#### Arbeitsauftrag
Welcher Wettbewerb wird im Tagebuchauszug als sagenumwoben bezeichnet?

■ Pampuchs Tagebuch: Literarisch schwer umwölkt
Man trifft's oft schlecht. Da will ich mal so richtig literarisch surfen – man gönnt sich ja sonst nix in diesen trüben Zeiten –, und dann erleide ich auf Pegasus' Schwingen Schiffbruch, wenn dieser Metaphernmix aus gegebenem Anlaß mal erlaubt ist. Schon seit einiger Zeit habe ich von jenem sagenumwobenen Netzliteraturwettbewerb der Zeit gehört und immer wieder erwogen, da mal reinzugucken. Es schlummert ja so manches in unsereinem, und vielleicht wäre etwas davon durch ein anständiges Preisgeld herauszulocken, wenn es schon nicht von selbst nach oben dringt. Also habe ich mich endlich bei der Adresse
www .Pegasus98.de eingewählt.

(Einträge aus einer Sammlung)
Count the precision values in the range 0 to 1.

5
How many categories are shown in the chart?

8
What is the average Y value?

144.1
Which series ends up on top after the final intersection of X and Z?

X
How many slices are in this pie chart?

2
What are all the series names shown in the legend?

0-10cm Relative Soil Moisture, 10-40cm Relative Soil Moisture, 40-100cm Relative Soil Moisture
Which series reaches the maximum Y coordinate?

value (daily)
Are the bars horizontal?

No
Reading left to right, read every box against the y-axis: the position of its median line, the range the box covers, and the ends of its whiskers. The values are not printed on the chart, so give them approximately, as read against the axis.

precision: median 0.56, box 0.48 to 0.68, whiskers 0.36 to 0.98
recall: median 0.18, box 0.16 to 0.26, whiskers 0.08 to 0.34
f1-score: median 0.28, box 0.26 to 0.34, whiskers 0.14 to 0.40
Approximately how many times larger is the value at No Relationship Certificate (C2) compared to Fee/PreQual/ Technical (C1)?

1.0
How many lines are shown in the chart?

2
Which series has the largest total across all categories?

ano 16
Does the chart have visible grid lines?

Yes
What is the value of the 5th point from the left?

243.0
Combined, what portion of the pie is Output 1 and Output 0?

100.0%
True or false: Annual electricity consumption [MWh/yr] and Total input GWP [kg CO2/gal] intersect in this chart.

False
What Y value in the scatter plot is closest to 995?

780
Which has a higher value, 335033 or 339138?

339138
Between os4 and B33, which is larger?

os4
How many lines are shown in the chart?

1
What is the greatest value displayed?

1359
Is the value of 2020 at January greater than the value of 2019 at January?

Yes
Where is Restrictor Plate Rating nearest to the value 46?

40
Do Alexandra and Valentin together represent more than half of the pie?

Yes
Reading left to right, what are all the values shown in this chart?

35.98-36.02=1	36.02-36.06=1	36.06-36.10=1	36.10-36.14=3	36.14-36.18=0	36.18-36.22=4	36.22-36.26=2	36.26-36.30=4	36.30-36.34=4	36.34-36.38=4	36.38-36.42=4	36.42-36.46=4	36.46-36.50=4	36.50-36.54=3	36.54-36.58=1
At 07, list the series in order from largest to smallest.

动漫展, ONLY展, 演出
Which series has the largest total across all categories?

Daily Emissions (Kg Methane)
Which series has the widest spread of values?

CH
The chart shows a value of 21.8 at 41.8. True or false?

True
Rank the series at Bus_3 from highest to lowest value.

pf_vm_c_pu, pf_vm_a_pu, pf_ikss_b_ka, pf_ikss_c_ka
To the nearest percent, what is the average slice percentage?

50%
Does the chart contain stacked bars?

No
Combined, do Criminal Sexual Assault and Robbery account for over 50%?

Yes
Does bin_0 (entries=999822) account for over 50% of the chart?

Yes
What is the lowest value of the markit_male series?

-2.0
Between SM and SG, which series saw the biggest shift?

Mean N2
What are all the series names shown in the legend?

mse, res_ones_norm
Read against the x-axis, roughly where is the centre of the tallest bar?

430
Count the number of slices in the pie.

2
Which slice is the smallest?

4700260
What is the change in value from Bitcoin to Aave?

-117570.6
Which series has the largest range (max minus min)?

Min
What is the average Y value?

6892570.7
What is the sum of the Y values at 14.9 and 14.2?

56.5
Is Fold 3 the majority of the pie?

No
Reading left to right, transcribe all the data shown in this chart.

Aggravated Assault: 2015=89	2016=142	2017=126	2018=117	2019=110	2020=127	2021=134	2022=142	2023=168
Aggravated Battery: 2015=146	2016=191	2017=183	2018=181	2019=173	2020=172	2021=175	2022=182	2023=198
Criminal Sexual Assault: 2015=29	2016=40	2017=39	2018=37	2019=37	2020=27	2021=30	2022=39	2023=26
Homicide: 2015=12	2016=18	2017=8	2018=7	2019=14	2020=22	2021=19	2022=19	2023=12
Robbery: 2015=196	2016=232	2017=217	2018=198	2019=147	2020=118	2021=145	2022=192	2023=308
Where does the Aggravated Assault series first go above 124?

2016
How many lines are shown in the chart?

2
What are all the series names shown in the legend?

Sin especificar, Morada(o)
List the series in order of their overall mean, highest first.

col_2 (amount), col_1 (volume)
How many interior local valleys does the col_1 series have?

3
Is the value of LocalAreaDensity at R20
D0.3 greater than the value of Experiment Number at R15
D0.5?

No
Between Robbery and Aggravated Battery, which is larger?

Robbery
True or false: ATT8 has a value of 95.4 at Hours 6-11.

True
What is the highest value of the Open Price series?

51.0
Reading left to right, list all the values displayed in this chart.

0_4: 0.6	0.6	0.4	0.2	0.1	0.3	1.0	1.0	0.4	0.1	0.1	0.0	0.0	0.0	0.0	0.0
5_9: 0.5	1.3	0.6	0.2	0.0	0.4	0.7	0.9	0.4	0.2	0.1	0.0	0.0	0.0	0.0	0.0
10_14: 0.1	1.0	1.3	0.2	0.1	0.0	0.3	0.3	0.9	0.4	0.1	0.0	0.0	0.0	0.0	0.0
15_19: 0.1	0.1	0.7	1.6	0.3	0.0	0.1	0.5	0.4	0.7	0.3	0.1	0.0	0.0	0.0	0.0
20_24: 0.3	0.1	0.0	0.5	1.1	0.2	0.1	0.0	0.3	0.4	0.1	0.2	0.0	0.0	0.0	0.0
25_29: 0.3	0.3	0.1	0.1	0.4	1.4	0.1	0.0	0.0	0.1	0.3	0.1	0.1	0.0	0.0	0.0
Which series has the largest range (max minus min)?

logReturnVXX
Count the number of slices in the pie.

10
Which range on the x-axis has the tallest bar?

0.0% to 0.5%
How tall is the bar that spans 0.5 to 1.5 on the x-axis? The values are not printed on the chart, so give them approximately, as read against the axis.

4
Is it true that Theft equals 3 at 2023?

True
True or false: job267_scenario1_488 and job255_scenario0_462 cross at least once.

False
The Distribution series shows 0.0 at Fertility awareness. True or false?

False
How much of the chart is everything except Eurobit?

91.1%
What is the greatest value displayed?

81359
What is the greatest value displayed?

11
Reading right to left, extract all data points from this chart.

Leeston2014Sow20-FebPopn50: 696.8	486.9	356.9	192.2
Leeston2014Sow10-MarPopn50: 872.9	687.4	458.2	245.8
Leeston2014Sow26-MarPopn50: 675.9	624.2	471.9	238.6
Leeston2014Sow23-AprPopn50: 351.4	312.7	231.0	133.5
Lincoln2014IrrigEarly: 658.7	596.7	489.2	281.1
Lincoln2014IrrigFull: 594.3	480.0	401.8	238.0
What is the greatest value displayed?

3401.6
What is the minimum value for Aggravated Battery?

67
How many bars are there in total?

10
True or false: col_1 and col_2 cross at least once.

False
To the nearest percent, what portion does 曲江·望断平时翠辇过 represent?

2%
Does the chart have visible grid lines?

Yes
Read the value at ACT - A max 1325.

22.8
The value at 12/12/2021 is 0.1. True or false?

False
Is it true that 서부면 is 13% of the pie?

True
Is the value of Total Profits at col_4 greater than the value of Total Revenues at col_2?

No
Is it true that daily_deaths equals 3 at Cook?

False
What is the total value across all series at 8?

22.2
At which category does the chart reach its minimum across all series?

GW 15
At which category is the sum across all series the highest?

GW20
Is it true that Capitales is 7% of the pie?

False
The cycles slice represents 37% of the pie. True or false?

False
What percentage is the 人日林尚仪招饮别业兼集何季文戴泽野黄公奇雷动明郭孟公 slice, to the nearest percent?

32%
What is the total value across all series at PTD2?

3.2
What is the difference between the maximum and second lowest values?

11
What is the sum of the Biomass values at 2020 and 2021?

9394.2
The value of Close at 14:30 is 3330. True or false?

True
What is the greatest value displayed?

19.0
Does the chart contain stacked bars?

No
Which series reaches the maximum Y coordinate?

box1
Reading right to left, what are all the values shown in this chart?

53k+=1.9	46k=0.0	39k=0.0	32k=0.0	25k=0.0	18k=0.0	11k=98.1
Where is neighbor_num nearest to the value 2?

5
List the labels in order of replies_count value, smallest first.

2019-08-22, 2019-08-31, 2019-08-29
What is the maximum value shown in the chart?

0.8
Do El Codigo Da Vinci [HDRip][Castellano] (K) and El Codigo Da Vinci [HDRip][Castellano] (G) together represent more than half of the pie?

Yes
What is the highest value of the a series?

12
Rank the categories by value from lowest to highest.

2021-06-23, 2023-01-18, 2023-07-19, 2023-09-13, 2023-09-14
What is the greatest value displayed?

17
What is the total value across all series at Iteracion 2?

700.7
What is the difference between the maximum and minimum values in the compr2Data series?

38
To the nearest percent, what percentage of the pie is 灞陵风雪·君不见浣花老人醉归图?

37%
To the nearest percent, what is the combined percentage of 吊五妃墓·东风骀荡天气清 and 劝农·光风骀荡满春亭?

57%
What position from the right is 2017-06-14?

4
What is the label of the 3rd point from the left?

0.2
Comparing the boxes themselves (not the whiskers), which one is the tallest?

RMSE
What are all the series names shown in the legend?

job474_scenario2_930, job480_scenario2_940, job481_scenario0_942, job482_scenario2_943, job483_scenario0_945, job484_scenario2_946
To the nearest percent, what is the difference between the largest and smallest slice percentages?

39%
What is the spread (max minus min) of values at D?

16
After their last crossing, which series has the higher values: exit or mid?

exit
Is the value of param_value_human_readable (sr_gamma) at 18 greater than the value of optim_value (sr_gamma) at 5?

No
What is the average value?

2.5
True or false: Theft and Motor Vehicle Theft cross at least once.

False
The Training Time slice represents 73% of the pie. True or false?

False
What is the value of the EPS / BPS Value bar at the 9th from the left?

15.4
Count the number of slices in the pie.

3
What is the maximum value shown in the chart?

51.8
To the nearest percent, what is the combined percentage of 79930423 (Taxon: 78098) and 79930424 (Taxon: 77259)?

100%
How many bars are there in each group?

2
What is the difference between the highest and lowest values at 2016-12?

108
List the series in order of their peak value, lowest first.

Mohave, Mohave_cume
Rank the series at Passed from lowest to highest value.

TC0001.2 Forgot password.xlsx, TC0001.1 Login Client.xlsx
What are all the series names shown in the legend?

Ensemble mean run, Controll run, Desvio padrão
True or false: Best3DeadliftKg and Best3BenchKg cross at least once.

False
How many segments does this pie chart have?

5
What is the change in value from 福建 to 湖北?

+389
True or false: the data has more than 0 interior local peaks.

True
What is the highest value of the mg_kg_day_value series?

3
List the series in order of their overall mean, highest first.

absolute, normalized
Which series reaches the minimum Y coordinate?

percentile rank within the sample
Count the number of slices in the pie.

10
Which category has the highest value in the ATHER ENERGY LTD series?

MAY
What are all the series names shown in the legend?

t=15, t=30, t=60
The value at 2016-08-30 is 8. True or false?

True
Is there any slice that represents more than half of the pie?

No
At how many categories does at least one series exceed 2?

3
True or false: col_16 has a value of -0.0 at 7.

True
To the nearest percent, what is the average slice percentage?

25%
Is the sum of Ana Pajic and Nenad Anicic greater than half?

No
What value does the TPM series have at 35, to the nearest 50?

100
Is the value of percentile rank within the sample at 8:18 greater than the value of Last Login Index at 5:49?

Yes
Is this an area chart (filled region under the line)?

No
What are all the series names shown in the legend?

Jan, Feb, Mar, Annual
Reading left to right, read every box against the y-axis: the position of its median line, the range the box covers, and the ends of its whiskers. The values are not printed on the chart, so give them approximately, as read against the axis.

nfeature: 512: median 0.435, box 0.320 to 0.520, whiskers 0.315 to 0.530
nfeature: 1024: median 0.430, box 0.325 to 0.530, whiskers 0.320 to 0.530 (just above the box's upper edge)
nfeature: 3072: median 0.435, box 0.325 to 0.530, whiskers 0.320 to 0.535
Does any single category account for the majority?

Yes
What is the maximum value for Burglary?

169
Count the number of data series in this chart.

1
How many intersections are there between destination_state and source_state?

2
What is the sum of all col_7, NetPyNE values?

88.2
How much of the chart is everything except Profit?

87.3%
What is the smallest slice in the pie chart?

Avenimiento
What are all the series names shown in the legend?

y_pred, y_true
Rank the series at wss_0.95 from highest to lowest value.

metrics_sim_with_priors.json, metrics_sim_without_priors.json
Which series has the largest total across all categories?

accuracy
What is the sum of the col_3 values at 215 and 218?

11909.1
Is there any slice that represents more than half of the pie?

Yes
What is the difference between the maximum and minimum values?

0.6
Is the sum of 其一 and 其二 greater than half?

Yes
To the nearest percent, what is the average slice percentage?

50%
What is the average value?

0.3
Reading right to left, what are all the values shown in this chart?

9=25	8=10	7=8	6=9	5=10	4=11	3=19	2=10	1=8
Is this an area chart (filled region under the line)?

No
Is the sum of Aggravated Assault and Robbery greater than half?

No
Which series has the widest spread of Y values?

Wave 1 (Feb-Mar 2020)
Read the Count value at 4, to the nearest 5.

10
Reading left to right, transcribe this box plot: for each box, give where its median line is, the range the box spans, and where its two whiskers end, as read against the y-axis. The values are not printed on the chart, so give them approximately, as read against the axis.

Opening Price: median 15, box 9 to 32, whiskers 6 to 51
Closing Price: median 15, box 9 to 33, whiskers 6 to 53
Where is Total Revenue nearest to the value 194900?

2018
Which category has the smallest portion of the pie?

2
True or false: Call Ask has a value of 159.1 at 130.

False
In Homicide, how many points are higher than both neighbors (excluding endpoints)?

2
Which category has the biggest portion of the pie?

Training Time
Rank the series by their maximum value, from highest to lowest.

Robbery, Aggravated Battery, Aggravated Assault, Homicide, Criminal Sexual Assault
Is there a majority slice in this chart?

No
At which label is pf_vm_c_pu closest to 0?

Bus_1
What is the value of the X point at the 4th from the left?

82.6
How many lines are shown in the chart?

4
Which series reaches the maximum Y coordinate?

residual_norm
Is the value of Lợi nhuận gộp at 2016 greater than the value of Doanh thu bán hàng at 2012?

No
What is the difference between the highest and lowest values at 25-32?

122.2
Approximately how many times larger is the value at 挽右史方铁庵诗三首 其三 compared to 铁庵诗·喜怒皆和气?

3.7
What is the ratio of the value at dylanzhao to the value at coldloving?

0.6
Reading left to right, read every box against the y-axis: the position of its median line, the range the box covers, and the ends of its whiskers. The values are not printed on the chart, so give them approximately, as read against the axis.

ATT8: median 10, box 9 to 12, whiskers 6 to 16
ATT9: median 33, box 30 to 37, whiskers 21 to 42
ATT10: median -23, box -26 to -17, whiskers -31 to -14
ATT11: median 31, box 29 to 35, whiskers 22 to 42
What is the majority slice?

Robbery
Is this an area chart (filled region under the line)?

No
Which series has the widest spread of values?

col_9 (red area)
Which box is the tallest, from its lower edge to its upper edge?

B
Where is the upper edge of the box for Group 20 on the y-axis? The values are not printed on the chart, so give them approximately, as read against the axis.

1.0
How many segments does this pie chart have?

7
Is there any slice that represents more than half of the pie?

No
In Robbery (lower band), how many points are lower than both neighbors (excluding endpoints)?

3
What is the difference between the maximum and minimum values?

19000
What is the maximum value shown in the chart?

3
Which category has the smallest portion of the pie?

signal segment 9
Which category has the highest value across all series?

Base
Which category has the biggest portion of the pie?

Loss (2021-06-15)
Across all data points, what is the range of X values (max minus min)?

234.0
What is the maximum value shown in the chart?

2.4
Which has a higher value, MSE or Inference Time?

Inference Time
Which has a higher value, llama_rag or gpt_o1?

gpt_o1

#### Ergebnis
Der Netzliteraturwettbewerb der Zeit.